La ragazza scappata dall’Afganistan 7 anni fa insieme alla sorella, faceva parte di quel primo gruppo di donne che per rivendicare la propria libertà aveva deciso di correre in bici, sfidando la chiusura di un popolo, convinto che una donna in bici fosse impura. «In Afganistan ci sono tantissime ragazze che amano lavorare e fare sport e hanno potenzialità ed energie, ma non hanno il diritto di farlo. Spero che un giorno le cose cambino. Io ora sono qui a Glasgow e ho ricevuto questo premio e sono così felice perchè l’UCI ci aiuta ogni giorno ovunque».
Masomah ha preso parte anche alla granfondo che si è tenuta a Glasgow ed è stata contenta di poter correre in mezzo a tanta gente proveniente da tutto il mondo e con la bandiera dei rifugiati ha voluto portare un messaggio di libertà importante.
«Ho corso 160 km nella granfondo ed ero felicissima. In Afghanistan dicono alle donne di non essere capaci a fare grandi cose, che non sono forti. Ma io ho fatto 160 km e ho finito la gran fondo e ho dimostrato che le donne afgane possono fare grandi cose e superare le difficoltà. Da noi non vogliono che le donne crescano e migliorino e ci ripetono sempre che non siamo capaci, che non sappiamo fare, non siamo forti. Ma quando io ho finito la gran fondo, ho dimostrato di essere capace a sopportare un grande sforzo. Anche in Afghanistan se ci venisse data la possibilità saremmo in grado di fare grandi cose».
Masomah ha scritto un capitolo importante nella storia dello sport, perché è stata la prima donna afgana a partecipare ai Giochi Olimpici. «Io sono stata la prima donna dell’Afghanistan ad aver disputato le Olimpiadi nella storia e ne sono orgogliosa, perché per molte donne è difficile fare qualsiasi cosa. È sempre stato un sogno per me fare le Olimpiadi, ho rappresentato la mia nazione e la squadra dei rifugiati mi ha permesso di riuscire a realizzare questo mio grande desiderio. Ho dimostrato che alla fine ogni sogno si può realizzare, si deve lavorare tanto e superare tutte le difficoltà e i problemi, ma dobbiamo continuare a lottare e avere speranza nel futuro».
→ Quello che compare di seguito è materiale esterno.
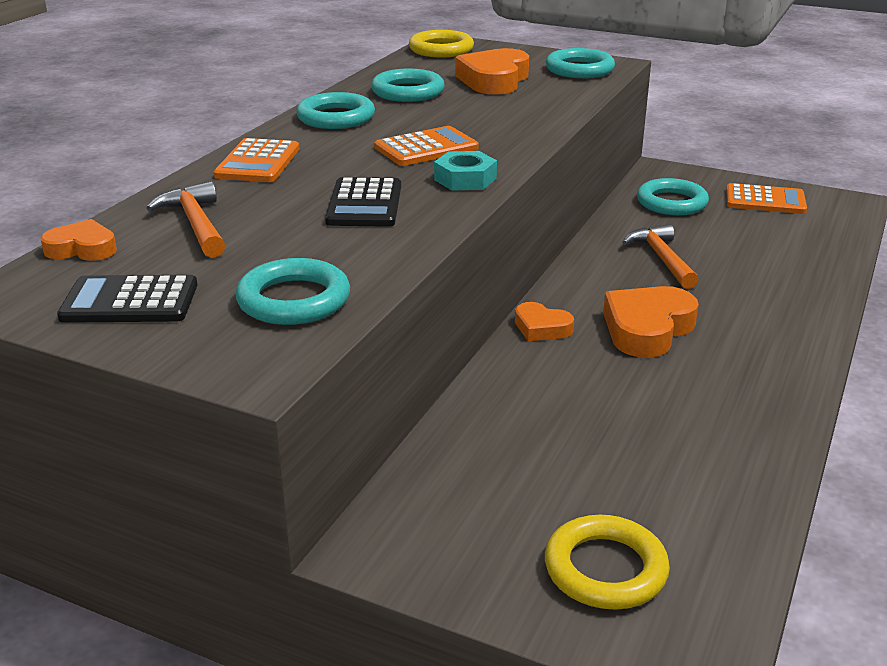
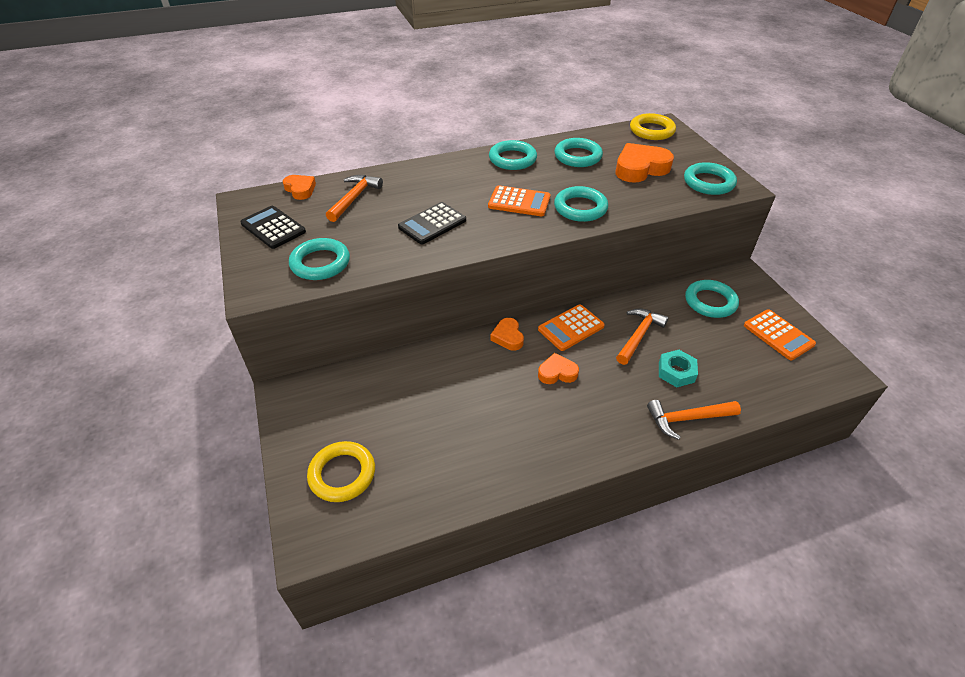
camera: 45 degrees right, 15 degrees up
orange calculator [214,138,299,182] -> orange calculator moved to [538,304,605,351]
turquoise nut [434,151,497,191] -> turquoise nut moved to [659,350,698,387]
orange heart [603,286,699,358] -> orange heart [538,353,579,384], size x0.57
none -> turquoise ring [554,186,608,222]
none -> orange hammer [647,400,741,440]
Oggi Masomah vive in Francia, dove è stata accolta da diversi anni e studia ingegneria all’università di Lille. Si è sposata lo scorso anno ed è riuscita a far arrivare in Francia tutta la sua famiglia grazie alla legge del ricongiungimento familiare.
Oggi è una donna ancora più forte rispetto a quando è scappata dall’Afganistan e, anche se un domani spera di poter tornare a casa, è consapevole che adesso deve continuare a lottare per tutte le donne che nel mondo non hanno un futuro, perché schiacciate da un regime che impedisce alle donne di studiare, fare sport e le obbliga a sposarsi contro il loro volere.
«Io continuo a fare ciclismo perchè per me è un simbolo di libertà, di forza e di rottura degli obblighi. Non era normale fare ciclismo in Afghanistan e io adesso posso rappresentare quelle donne che non hanno voce. Anche la mia vita era in pericolo e per questo posso comprendere le donne che sono ancora in Afghanistan e che soffrono per la loro condizione. Io rappresento tutte le donne che restano nel loro Paese e non hanno diritti e che vogliono fare le stesse cose che fanno tutte le altre donne nel mondo e allo stesso tempo rappresento le donne rifugiate, costrette a scappare dalla propria terra. Essere qui con la maglia degli atleti rifugiati è un modo per ispirare tutti a fare grandi cose, come rifugiata donna posso mandare un messaggio forte a tutto il mondo ed è per questo che correrò in questo Mondiale».